BEGIN TASK MATERIAL
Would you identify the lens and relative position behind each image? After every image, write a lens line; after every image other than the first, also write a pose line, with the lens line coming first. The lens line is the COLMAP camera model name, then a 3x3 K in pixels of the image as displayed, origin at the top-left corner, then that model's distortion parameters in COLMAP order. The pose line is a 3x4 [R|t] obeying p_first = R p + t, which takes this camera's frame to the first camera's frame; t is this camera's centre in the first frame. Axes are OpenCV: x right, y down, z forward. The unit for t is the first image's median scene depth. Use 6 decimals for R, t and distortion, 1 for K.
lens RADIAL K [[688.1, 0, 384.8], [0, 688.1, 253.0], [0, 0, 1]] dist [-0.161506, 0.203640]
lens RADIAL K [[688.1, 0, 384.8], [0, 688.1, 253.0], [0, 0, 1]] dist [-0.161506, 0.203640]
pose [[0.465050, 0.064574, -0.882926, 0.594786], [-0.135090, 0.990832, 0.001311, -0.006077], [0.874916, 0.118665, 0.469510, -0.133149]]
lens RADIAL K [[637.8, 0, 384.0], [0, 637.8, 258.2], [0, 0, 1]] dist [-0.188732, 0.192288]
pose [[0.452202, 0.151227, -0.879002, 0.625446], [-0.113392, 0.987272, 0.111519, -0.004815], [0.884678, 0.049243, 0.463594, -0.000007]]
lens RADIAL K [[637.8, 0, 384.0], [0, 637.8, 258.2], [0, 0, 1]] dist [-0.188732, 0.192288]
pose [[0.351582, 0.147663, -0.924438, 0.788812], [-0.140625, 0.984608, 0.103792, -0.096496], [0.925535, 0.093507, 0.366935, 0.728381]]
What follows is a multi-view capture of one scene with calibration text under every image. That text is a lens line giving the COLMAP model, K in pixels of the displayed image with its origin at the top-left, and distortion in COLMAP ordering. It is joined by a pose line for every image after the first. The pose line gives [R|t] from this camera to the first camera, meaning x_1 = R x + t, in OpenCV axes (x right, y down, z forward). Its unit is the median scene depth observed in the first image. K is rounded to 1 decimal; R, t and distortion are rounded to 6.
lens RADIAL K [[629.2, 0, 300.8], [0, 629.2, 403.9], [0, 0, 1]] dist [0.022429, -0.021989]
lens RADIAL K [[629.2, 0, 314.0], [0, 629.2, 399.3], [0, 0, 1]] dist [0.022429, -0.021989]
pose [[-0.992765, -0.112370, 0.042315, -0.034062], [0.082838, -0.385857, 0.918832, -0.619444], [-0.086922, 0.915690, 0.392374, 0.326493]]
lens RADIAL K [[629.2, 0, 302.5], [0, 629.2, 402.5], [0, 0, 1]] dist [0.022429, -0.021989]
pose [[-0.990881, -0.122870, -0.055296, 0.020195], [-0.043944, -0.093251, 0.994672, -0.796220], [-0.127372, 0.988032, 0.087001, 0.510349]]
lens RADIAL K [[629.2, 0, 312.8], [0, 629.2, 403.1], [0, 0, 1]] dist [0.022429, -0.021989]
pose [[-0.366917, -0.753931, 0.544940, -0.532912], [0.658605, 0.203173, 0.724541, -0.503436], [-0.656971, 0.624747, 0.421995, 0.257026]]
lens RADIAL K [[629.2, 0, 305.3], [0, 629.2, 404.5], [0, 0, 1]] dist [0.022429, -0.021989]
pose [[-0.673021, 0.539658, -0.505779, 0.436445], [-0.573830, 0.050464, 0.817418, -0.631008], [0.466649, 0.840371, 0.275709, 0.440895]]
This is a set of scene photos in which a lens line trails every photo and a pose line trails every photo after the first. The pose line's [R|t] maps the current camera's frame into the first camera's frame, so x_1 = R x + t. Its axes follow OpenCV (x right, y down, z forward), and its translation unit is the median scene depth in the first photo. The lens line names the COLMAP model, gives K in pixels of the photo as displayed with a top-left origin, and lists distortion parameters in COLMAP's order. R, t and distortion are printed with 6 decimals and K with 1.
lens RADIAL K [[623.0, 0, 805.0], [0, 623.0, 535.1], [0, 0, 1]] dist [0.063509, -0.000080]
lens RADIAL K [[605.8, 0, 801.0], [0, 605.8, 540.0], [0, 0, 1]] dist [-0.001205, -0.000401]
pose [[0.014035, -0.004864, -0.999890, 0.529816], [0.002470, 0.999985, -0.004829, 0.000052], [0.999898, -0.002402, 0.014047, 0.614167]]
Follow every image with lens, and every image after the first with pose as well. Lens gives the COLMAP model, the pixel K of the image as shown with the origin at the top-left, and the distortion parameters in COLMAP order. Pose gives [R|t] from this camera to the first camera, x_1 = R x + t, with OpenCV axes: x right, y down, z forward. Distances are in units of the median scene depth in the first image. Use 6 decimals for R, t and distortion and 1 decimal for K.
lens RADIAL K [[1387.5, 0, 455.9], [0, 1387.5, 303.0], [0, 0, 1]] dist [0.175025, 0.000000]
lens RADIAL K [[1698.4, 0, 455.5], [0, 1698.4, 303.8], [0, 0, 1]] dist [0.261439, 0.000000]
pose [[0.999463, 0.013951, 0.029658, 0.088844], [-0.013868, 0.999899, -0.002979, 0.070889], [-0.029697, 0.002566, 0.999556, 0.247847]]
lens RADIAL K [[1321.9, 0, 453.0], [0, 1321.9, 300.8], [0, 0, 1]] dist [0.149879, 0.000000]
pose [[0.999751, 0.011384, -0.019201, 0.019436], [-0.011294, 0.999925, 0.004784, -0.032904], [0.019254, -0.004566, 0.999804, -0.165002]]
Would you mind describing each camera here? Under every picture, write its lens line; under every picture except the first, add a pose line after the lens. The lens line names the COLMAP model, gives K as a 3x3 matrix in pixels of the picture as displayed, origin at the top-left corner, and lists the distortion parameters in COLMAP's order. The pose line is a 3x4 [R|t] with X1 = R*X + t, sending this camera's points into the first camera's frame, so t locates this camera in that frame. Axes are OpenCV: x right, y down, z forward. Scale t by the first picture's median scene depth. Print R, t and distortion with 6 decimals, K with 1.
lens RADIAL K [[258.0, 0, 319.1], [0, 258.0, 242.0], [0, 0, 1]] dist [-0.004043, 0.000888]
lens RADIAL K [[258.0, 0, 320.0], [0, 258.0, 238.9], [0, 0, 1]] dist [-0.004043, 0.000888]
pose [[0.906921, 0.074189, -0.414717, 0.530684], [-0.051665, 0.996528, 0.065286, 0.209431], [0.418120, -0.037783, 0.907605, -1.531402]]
END TASK MATERIAL
▸ **EXERCISE DIRECTIONS**
The response should consist of the entries, retyped exactly and in full.

▸ **OUTPUT**
Would you identify the lens and relative position behind each image? After every image, write a lens line; after every image other than the first, also write a pose line, with the lens line coming first. The lens line is the COLMAP camera model name, then a 3x3 K in pixels of the image as displayed, origin at the top-left corner, then that model's distortion parameters in COLMAP order. The pose line is a 3x4 [R|t] obeying p_first = R p + t, which takes this camera's frame to the first camera's frame; t is this camera's centre in the first frame. Axes are OpenCV: x right, y down, z forward. The unit for t is the first image's median scene depth. Use 6 decimals for R, t and distortion, 1 for K.
lens RADIAL K [[688.1, 0, 384.8], [0, 688.1, 253.0], [0, 0, 1]] dist [-0.161506, 0.203640]
lens RADIAL K [[688.1, 0, 384.8], [0, 688.1, 253.0], [0, 0, 1]] dist [-0.161506, 0.203640]
pose [[0.465050, 0.064574, -0.882926, 0.594786], [-0.135090, 0.990832, 0.001311, -0.006077], [0.874916, 0.118665, 0.469510, -0.133149]]
lens RADIAL K [[637.8, 0, 384.0], [0, 637.8, 258.2], [0, 0, 1]] dist [-0.188732, 0.192288]
pose [[0.452202, 0.151227, -0.879002, 0.625446], [-0.113392, 0.987272, 0.111519, -0.004815], [0.884678, 0.049243, 0.463594, -0.000007]]
lens RADIAL K [[637.8, 0, 384.0], [0, 637.8, 258.2], [0, 0, 1]] dist [-0.188732, 0.192288]
pose [[0.351582, 0.147663, -0.924438, 0.788812], [-0.140625, 0.984608, 0.103792, -0.096496], [0.925535, 0.093507, 0.366935, 0.728381]]
What follows is a multi-view capture of one scene with calibration text under every image. That text is a lens line giving the COLMAP model, K in pixels of the displayed image with its origin at the top-left, and distortion in COLMAP ordering. It is joined by a pose line for every image after the first. The pose line gives [R|t] from this camera to the first camera, meaning x_1 = R x + t, in OpenCV axes (x right, y down, z forward). Its unit is the median scene depth observed in the first image. K is rounded to 1 decimal; R, t and distortion are rounded to 6.
lens RADIAL K [[629.2, 0, 300.8], [0, 629.2, 403.9], [0, 0, 1]] dist [0.022429, -0.021989]
lens RADIAL K [[629.2, 0, 314.0], [0, 629.2, 399.3], [0, 0, 1]] dist [0.022429, -0.021989]
pose [[-0.992765, -0.112370, 0.042315, -0.034062], [0.082838, -0.385857, 0.918832, -0.619444], [-0.086922, 0.915690, 0.392374, 0.326493]]
lens RADIAL K [[629.2, 0, 302.5], [0, 629.2, 402.5], [0, 0, 1]] dist [0.022429, -0.021989]
pose [[-0.990881, -0.122870, -0.055296, 0.020195], [-0.043944, -0.093251, 0.994672, -0.796220], [-0.127372, 0.988032, 0.087001, 0.510349]]
lens RADIAL K [[629.2, 0, 312.8], [0, 629.2, 403.1], [0, 0, 1]] dist [0.022429, -0.021989]
pose [[-0.366917, -0.753931, 0.544940, -0.532912], [0.658605, 0.203173, 0.724541, -0.503436], [-0.656971, 0.624747, 0.421995, 0.257026]]
lens RADIAL K [[629.2, 0, 305.3], [0, 629.2, 404.5], [0, 0, 1]] dist [0.022429, -0.021989]
pose [[-0.673021, 0.539658, -0.505779, 0.436445], [-0.573830, 0.050464, 0.817418, -0.631008], [0.466649, 0.840371, 0.275709, 0.440895]]
This is a set of scene photos in which a lens line trails every photo and a pose line trails every photo after the first. The pose line's [R|t] maps the current camera's frame into the first camera's frame, so x_1 = R x + t. Its axes follow OpenCV (x right, y down, z forward), and its translation unit is the median scene depth in the first photo. The lens line names the COLMAP model, gives K in pixels of the photo as displayed with a top-left origin, and lists distortion parameters in COLMAP's order. R, t and distortion are printed with 6 decimals and K with 1.
lens RADIAL K [[623.0, 0, 805.0], [0, 623.0, 535.1], [0, 0, 1]] dist [0.063509, -0.000080]
lens RADIAL K [[605.8, 0, 801.0], [0, 605.8, 540.0], [0, 0, 1]] dist [-0.001205, -0.000401]
pose [[0.014035, -0.004864, -0.999890, 0.529816], [0.002470, 0.999985, -0.004829, 0.000052], [0.999898, -0.002402, 0.014047, 0.614167]]
Follow every image with lens, and every image after the first with pose as well. Lens gives the COLMAP model, the pixel K of the image as shown with the origin at the top-left, and the distortion parameters in COLMAP order. Pose gives [R|t] from this camera to the first camera, x_1 = R x + t, with OpenCV axes: x right, y down, z forward. Distances are in units of the median scene depth in the first image. Use 6 decimals for R, t and distortion and 1 decimal for K.
lens RADIAL K [[1387.5, 0, 455.9], [0, 1387.5, 303.0], [0, 0, 1]] dist [0.175025, 0.000000]
lens RADIAL K [[1698.4, 0, 455.5], [0, 1698.4, 303.8], [0, 0, 1]] dist [0.261439, 0.000000]
pose [[0.999463, 0.013951, 0.029658, 0.088844], [-0.013868, 0.999899, -0.002979, 0.070889], [-0.029697, 0.002566, 0.999556, 0.247847]]
lens RADIAL K [[1321.9, 0, 453.0], [0, 1321.9, 300.8], [0, 0, 1]] dist [0.149879, 0.000000]
pose [[0.999751, 0.011384, -0.019201, 0.019436], [-0.011294, 0.999925, 0.004784, -0.032904], [0.019254, -0.004566, 0.999804, -0.165002]]
Would you mind describing each camera here? Under every picture, write its lens line; under every picture except the first, add a pose line after the lens. The lens line names the COLMAP model, gives K as a 3x3 matrix in pixels of the picture as displayed, origin at the top-left corner, and lists the distortion parameters in COLMAP's order. The pose line is a 3x4 [R|t] with X1 = R*X + t, sending this camera's points into the first camera's frame, so t locates this camera in that frame. Axes are OpenCV: x right, y down, z forward. Scale t by the first picture's median scene depth. Print R, t and distortion with 6 decimals, K with 1.
lens RADIAL K [[258.0, 0, 319.1], [0, 258.0, 242.0], [0, 0, 1]] dist [-0.004043, 0.000888]
lens RADIAL K [[258.0, 0, 320.0], [0, 258.0, 238.9], [0, 0, 1]] dist [-0.004043, 0.000888]
pose [[0.906921, 0.074189, -0.414717, 0.530684], [-0.051665, 0.996528, 0.065286, 0.209431], [0.418120, -0.037783, 0.907605, -1.531402]]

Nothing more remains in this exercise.